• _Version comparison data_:
···
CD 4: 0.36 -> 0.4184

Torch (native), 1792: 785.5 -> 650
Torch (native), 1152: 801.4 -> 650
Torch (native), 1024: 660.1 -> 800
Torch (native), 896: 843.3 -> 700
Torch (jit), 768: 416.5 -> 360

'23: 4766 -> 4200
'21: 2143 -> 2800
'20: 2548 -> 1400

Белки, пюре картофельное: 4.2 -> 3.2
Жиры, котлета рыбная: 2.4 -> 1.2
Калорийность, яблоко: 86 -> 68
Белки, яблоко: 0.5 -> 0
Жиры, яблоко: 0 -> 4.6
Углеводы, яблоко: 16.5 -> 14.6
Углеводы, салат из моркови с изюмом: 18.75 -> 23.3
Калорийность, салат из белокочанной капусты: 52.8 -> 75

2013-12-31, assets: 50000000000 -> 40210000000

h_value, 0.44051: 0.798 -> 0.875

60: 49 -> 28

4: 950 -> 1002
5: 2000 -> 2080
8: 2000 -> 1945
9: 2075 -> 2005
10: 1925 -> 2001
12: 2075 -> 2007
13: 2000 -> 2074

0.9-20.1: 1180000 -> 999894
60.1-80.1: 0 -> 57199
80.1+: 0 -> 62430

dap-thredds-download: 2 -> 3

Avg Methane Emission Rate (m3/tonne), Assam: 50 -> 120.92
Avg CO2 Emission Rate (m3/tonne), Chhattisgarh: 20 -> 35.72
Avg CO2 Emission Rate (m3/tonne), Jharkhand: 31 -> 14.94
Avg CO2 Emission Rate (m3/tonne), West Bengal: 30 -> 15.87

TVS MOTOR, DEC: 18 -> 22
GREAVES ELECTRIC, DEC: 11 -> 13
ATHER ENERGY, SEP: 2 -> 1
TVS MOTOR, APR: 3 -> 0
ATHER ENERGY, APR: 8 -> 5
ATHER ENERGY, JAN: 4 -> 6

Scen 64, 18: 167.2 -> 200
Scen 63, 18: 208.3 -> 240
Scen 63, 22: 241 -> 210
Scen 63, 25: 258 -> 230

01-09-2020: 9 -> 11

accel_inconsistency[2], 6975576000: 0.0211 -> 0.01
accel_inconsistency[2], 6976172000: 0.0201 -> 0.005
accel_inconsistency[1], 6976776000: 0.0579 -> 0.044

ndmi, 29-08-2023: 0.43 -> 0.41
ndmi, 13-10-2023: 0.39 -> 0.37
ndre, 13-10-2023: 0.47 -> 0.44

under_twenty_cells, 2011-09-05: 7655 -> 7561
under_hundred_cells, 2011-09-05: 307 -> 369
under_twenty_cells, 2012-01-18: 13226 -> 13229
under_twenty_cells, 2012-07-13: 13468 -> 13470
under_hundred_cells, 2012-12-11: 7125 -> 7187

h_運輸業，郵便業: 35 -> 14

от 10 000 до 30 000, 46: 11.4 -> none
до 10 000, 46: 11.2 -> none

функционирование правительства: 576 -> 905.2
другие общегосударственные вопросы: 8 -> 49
···
• _WHAT THE EXERCISE ASKS_:
Each line from the one that contains "функционирование правительства: 576 -> 905.2" to the end of the data should be set down exactly, both ends included.

• _YOUR RESPONSE_:
функционирование правительства: 576 -> 905.2
другие общегосударственные вопросы: 8 -> 49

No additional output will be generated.